No recuerdo lo que dije, pero dije mi nombre, y volví a decirlo, le dije cómo había venido desde lejos, y cuánto me había sorprendido que ella hubiera pasado junto a mí en la noche.
—He andado más millas de las que me creía capaz —dije—, y no tengo ningún otro regalo para ofrecerte, pero en cambio todo lo que quieras… —Le dije que le recordaba a menudo, que pensaba en ella en la primavera, que había pensado en ella esa primavera después de pasar el invierno en un árbol y que el pensamiento me había hecho llorar; pero, dije—, no te he seguido, no te he perseguido, no, por el Dinero que me diste dije que no lo haría, y no lo hice; pero había historias que quería escuchar, secretos que aprendí de un santo, Una Vez al Día, un santo con quien viví, secretos de los que quería saber algo más; tú tienes la culpa, por haberme puesto en un sendero del que no he conseguido apartarme, y al menos podrías llamarme por mi nombre, para que yo sepa que eres la chica que recuerdo, porque…
Estaba ante mí.
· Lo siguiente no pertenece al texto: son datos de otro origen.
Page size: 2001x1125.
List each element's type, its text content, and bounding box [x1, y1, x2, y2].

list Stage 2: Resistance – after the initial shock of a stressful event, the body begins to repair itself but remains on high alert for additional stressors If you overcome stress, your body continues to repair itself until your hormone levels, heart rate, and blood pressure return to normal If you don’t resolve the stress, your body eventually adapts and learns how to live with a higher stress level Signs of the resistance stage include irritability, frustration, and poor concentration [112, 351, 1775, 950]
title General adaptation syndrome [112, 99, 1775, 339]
Se había puesto una túnica de negro aterciopelado, adornada de estrellas, negra como sus cabellos.
—Junco que Habla —dijo, mirándome intensamente a los ojos, pero como sonámbula, viendo otra cosa, algo que no era yo—. ¿Cómo pensabas en mí cuando yo no estaba?
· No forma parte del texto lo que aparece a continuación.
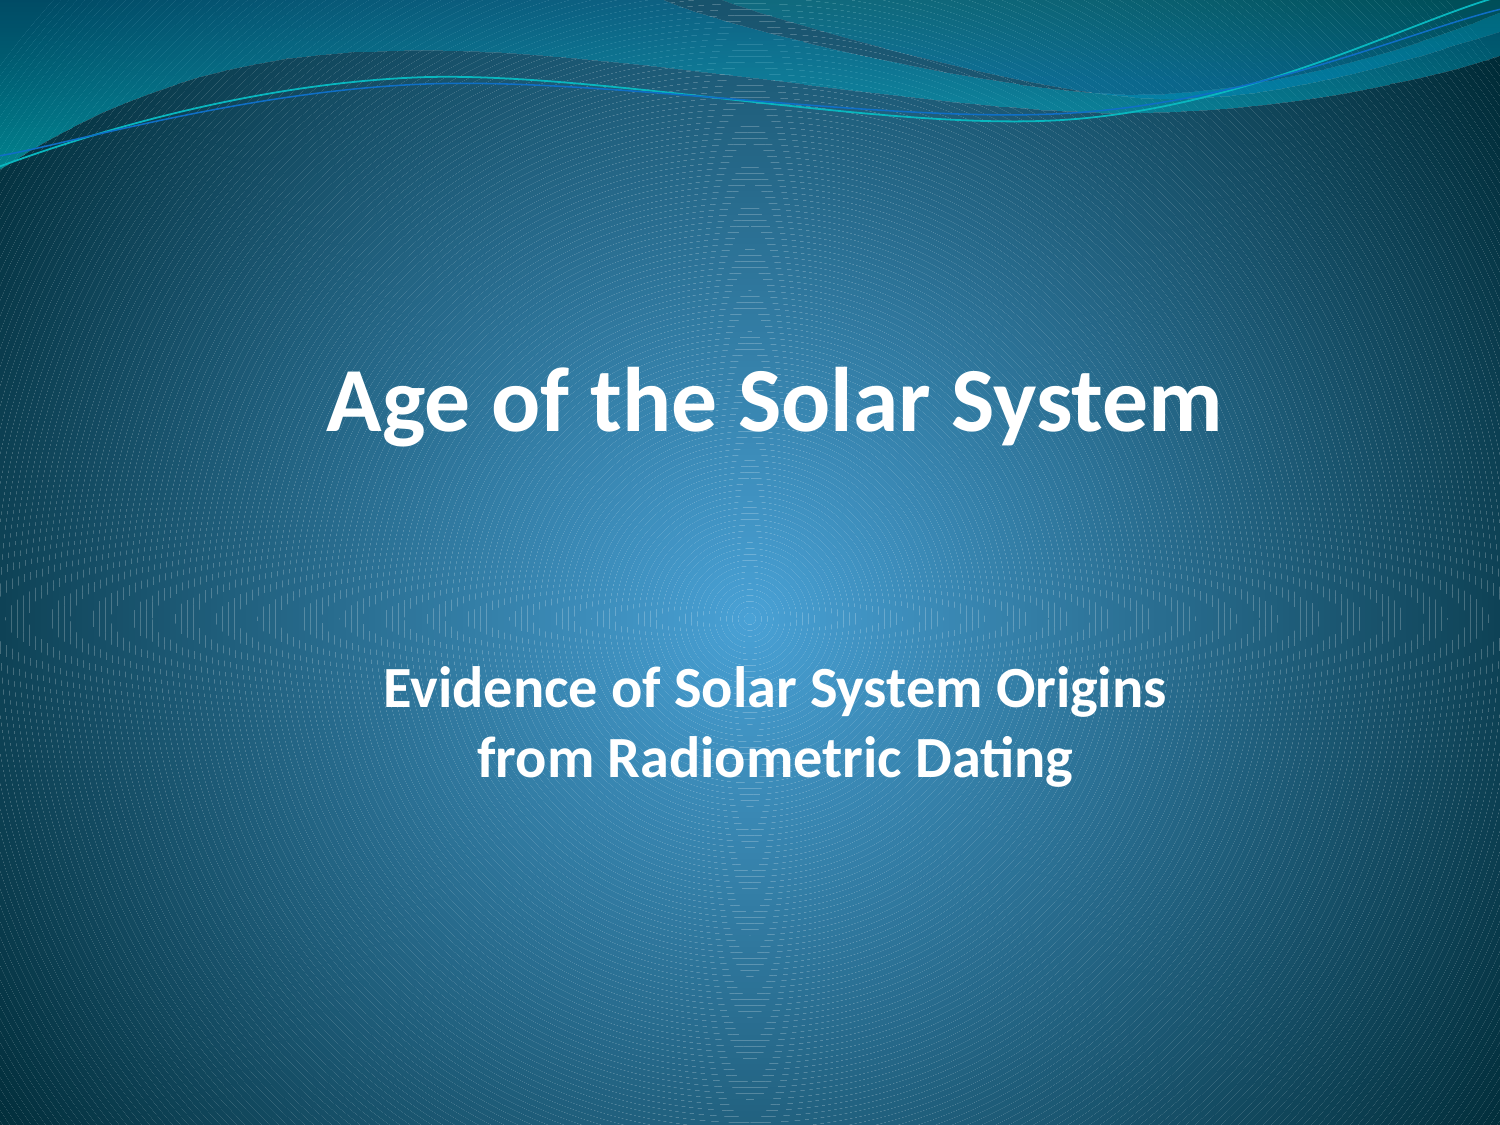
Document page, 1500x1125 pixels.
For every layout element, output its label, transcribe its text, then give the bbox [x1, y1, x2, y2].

text_box Age of the Solar System Evidence of Solar System Origins from Radiometric Dating [311, 112, 1240, 797]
Ha hablado con verdad, me dije, tuve esa esperanza, pero el de ella era un lenguaje enmascarado, oculto detrás de una cara inexpresiva, como la de un gato o como los rostros secretos e inexpresivos de quienes me habían descubierto en los bosques.
—¿Tú nunca pensabas en mí?
El gato volvió de los bosques, cauteloso, y pasó junto a nosotros.
—Brom —dijo ella, no como si lo llamara sino sólo como si dijese el nombre. El gato nos miró un instante de reojo, y se alejó por un sendero que subía al campamento. Ella lo observó un rato, y luego fue detrás de él—. Vamos entonces… —y todos los años entre ahora y el primer día que la había visto se llegaron de pronto y desaparecieron, pues ella me había dicho esas mismas palabras cuando la había seguido hasta el cuarto de Pintada de Rojo, cuando teníamos los dos siete años, como si yo necesitara que me protegiese, y ella tuviera que ceder, de mala gana.
No me preguntó cómo había llegado hasta allí, así que se lo dije.
—¿Eres un prisionero? —me dijo.
—Eso creo —respondí.
—Está bien.
Algo más, no sólo años habían pasado por Una Vez al Día, no sólo una máscara que disfrazaba el habla. La chica que me había besado el día que le mostré una familia de zorros, la que se acostara conmigo como Oliva se acostaba con el Pequeño San Roy, va no existía, se había desvanecido para siempre. Y a mí no me importaba, no me importaba para nada, nada me importaba mientras pudiera seguir a esa muchacha que había encontrado ahora, a esa muchacha de la túnica negra tachonada de estrellas, para siempre.